Die Aktion wurde von der studentischen Initiative fundament.tal organisiert, die sich seit Wochen gegen die geplanten Sparmaßnahmen stellt. Den rund 500 aktuell eingeschriebenen Studierenden wurde von der Universität zwar zugesichert, ihr Studium in Wuppertal abschließen zu können. Kritiker betonen jedoch, dass die Schließung dennoch Lehrstühle abbauen und das Kursangebot für künftige Jahrgänge stark einschränken würde.
Die Studierenden äußerten Frustration über die mangelnde offizielle Kommunikation seitens der Universitätsleitung. Viele erfuhren erst über inoffizielle Kanäle von der geplanten Einstellung des Studiengangs. Ihr Protest machte deutlich, wie sehr die Sparpolitik des Landes die Lehrqualität untergräbt und die gesellschaftliche Relevanz des Fachs schwächen könnte.

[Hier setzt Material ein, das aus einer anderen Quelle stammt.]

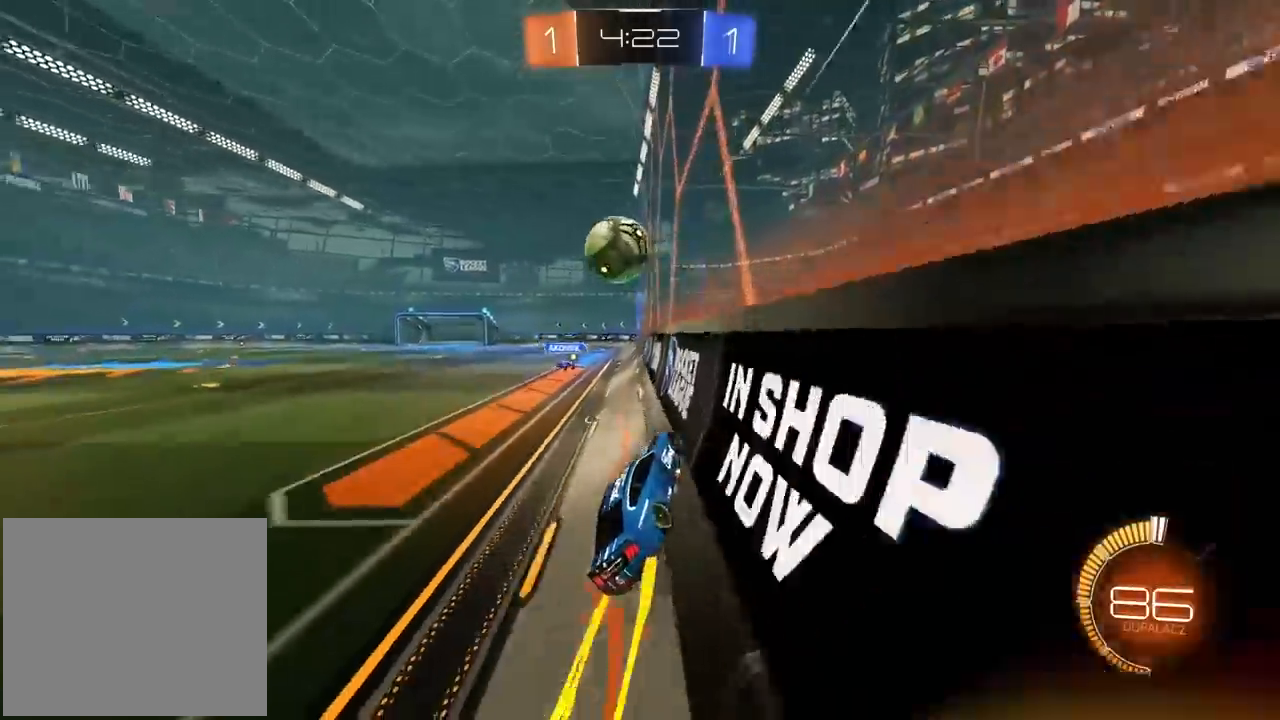
{"dt_ms": 500, "buttons": ["CROSS", "R2"], "left_stick": "down-left", "right_stick": "center", "events": [[50, "left_stick", "right"], [133, "R2", "up"], [233, "left_stick", "center"], [350, "R2", "down"], [467, "CROSS", "down"], [500, "left_stick", "down-left"]]}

Dozierende unterstützten die Demonstration und schlossen sich den Warnungen des Universitäts-Senats an. Dieser hatte bereits auf die weitreichenden Folgen der finanziellen Entscheidungen des Landes hingewiesen. Bis auf Weiteres bleibt der Architektur-Studiengang bedroht, während die Verhandlungen andauern.
Der Protest setzt sowohl die Universität als auch die Landesregierung unter Druck, die Schließung zu überdenken. Sollte der Studiengang tatsächlich eingestellt werden, verlieren künftige Studierende die Möglichkeit, in Wuppertal Architektur zu studieren. Die Entscheidung hängt nun davon ab, ob zusätzliche Mittel bewilligt oder alternative Lösungen gefunden werden.